Seebrücke: Der Polizei die Sicherheit der Willkür nehmen
Auf der Kundgebung wurde berichtet, dass es in Kadirs Schulklasse seit Dienstag kein anderes Thema mehr gebe. „Schüler und Eltern stehen geschlossen hinter Kadir“, hieß es. Ein Vertreter der Seebrücke erklärte: „Die Polizei glaubt, sie könne überall machen, was sie will, diese Sicherheit müssen wir ihr nehmen.“ Das Zusammenwirken von individuellem und strukturellem Rassismus bei der Polizei verstärke sich gegenseitig.
Kaya vom Jugendverein Hamburg äußerte, die Polizei sei mitleidlos und brutal gegen Kadir vorgegangen, insbesondere nachdem er rief, er könne nicht atmen. Gegen Polizeigewalt anzugehen, sei unmöglich. Selbst wenn man nach Schlägen auf eine Polizeiuniform blute, bekäme man eine Anzeige wegen Sachbeschädigung. So bleibe es auch unaufgeklärt, wer Informationen von einem Polizeicomputer in Frankfurt an Nazis weitergebeben hätte.

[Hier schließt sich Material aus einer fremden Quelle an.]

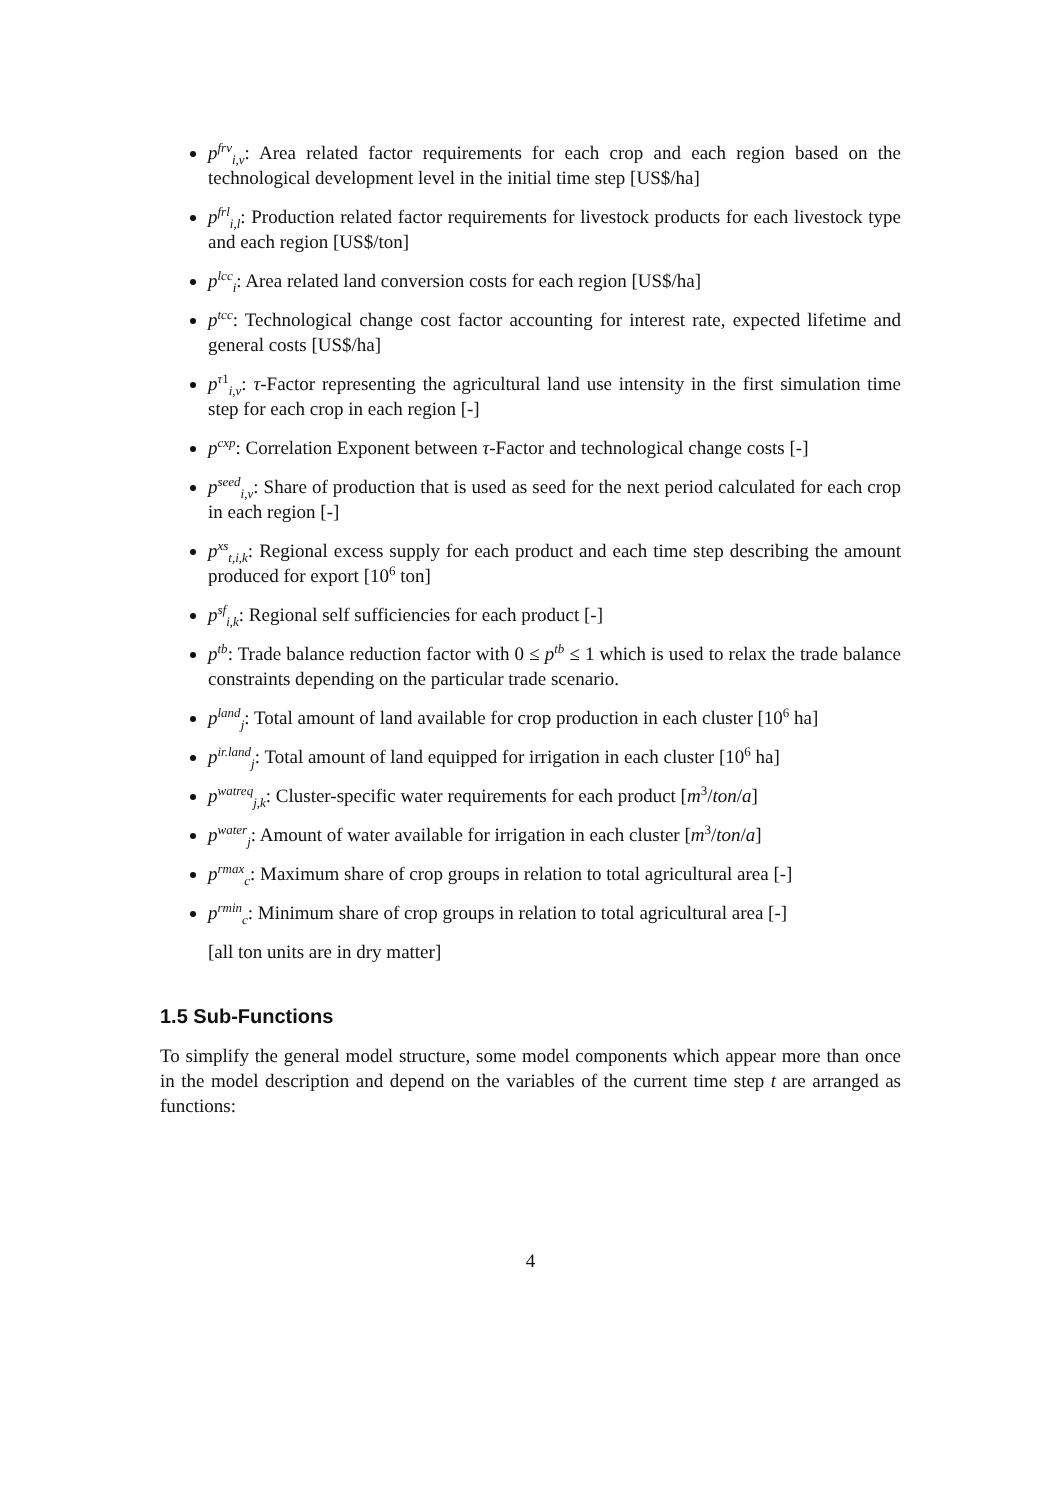p<sup>frv</sup><sub>i,v</sub>: Area related factor requirements for each crop and each region based on the technological development level in the initial time step [US$/ha]
p<sup>frl</sup><sub>i,l</sub>: Production related factor requirements for livestock products for each livestock type and each region [US$/ton]
p<sup>lcc</sup><sub>i</sub>: Area related land conversion costs for each region [US$/ha]
p<sup>tcc</sup>: Technological change cost factor accounting for interest rate, expected lifetime and general costs [US$/ha]
p<sup>τ1</sup><sub>i,v</sub>: τ-Factor representing the agricultural land use intensity in the first simulation time step for each crop in each region [-]
p<sup>cxp</sup>: Correlation Exponent between τ-Factor and technological change costs [-]
p<sup>seed</sup><sub>i,v</sub>: Share of production that is used as seed for the next period calculated for each crop in each region [-]
p<sup>xs</sup><sub>t,i,k</sub>: Regional excess supply for each product and each time step describing the amount produced for export [10<sup>6</sup> ton]
p<sup>sf</sup><sub>i,k</sub>: Regional self sufficiencies for each product [-]
p<sup>tb</sup>: Trade balance reduction factor with 0 ≤ p<sup>tb</sup> ≤ 1 which is used to relax the trade balance constraints depending on the particular trade scenario.
p<sup>land</sup><sub>j</sub>: Total amount of land available for crop production in each cluster [10<sup>6</sup> ha]
p<sup>ir.land</sup><sub>j</sub>: Total amount of land equipped for irrigation in each cluster [10<sup>6</sup> ha]
p<sup>watreq</sup><sub>j,k</sub>: Cluster-specific water requirements for each product [m<sup>3</sup>/ton/a]
p<sup>water</sup><sub>j</sub>: Amount of water available for irrigation in each cluster [m<sup>3</sup>/ton/a]
p<sup>rmax</sup><sub>c</sub>: Maximum share of crop groups in relation to total agricultural area [-]
p<sup>rmin</sup><sub>c</sub>: Minimum share of crop groups in relation to total agricultural area [-]
[all ton units are in dry matter]
1.5 Sub-Functions
To simplify the general model structure, some model components which appear more than once in the model description and depend on the variables of the current time step t are arranged as functions:
4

Migrantifa: Staatlichen Akteuren mangelt es an Respekt
Eine Vertreterin der Migrantifa erklärte: „Wir wären heute eigentlich in Hanau. Die Zeit und die Kraft, die Betroffene in die Vorbereitung der Demonstration dort gesteckt haben, sind nicht gewürdigt worden, den staatlichen Akteuren mangelt es an Respekt“. Von dieser Seite gebe es ein kontinuierliches Versagen. „Darüber wundern wir uns nicht mehr, wir haben kein Vertrauen mehr, es gibt keine ernsthafte Aufarbeitung. Eine Ausstrahlung der Gedenkveranstaltung im öffentlich-rechtlichen Fernsehen wäre das Mindeste gewesen, wo schon der Anschlag nicht verhindert wurde“, erklärte sie.
Wand mit „Please, I can’t breathe“ von Polizei überstrichen?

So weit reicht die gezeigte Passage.